* [EXERCISE]: Rewrite every row below, changing "pose" to "view" and leaving everything else unchanged. Do not include the pictures in your answer.

* [DATA EXCERPTS]:

— START —

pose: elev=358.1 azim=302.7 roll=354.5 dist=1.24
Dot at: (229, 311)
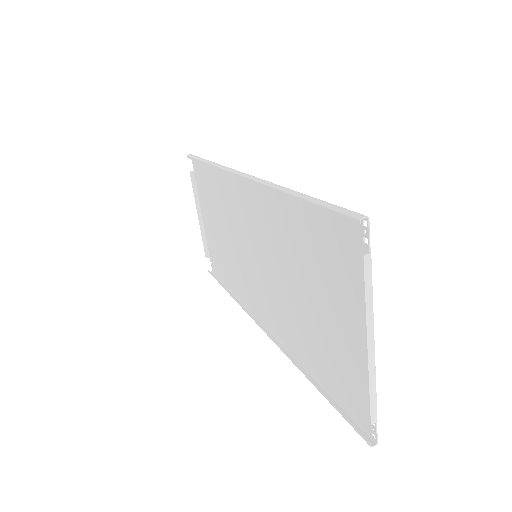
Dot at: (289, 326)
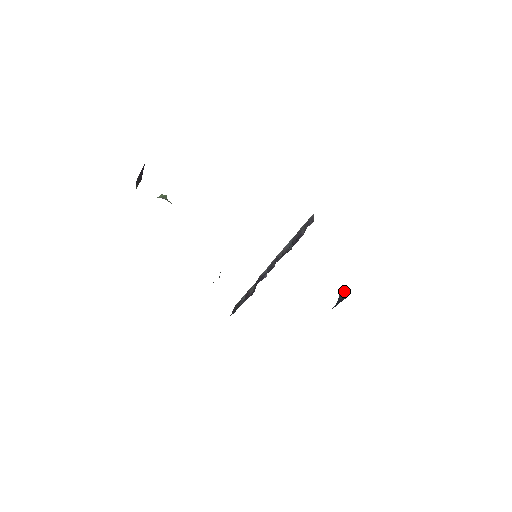
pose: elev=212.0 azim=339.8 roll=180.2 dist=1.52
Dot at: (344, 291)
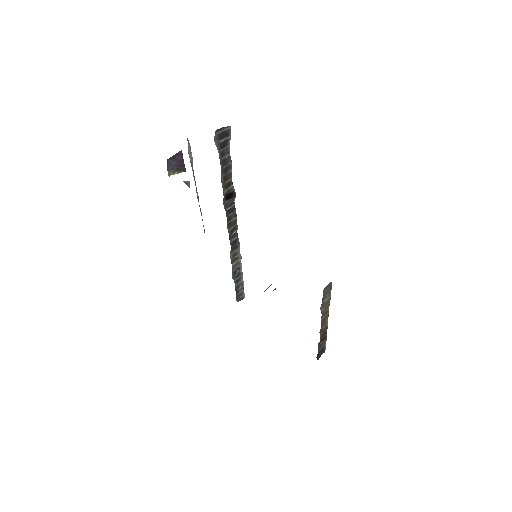
Dot at: occluded
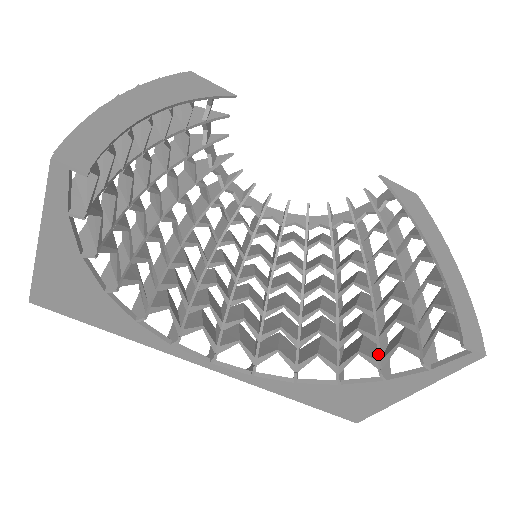
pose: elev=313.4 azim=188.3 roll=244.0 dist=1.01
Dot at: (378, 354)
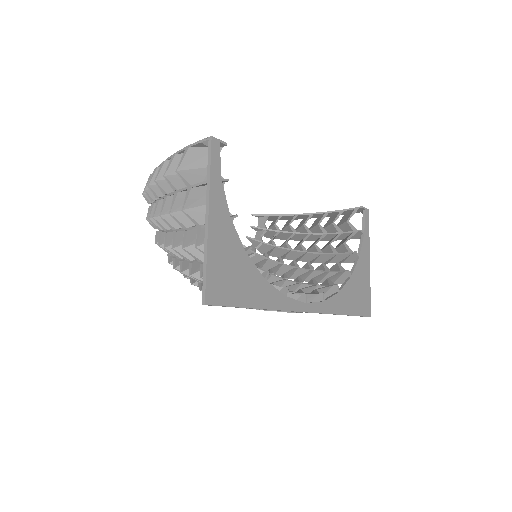
Dot at: (344, 254)
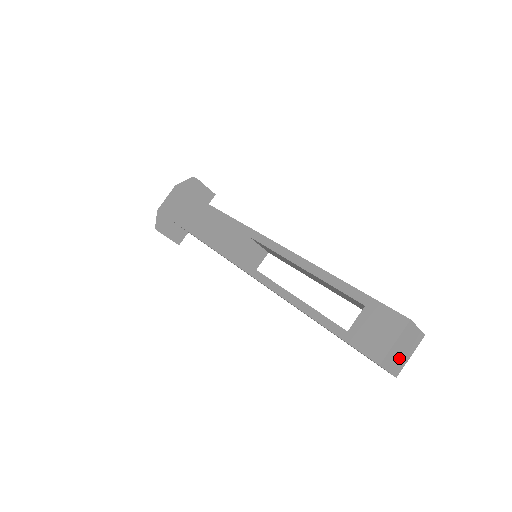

— END —

* [FINISHED TASK]:
view: elev=358.1 azim=302.7 roll=354.5 dist=1.24
Dot at: (229, 311)
Dot at: (289, 326)
view: elev=212.0 azim=339.8 roll=180.2 dist=1.52
Dot at: (344, 291)
Dot at: occluded
view: elev=313.4 azim=188.3 roll=244.0 dist=1.01
Dot at: (378, 354)
Dot at: (344, 254)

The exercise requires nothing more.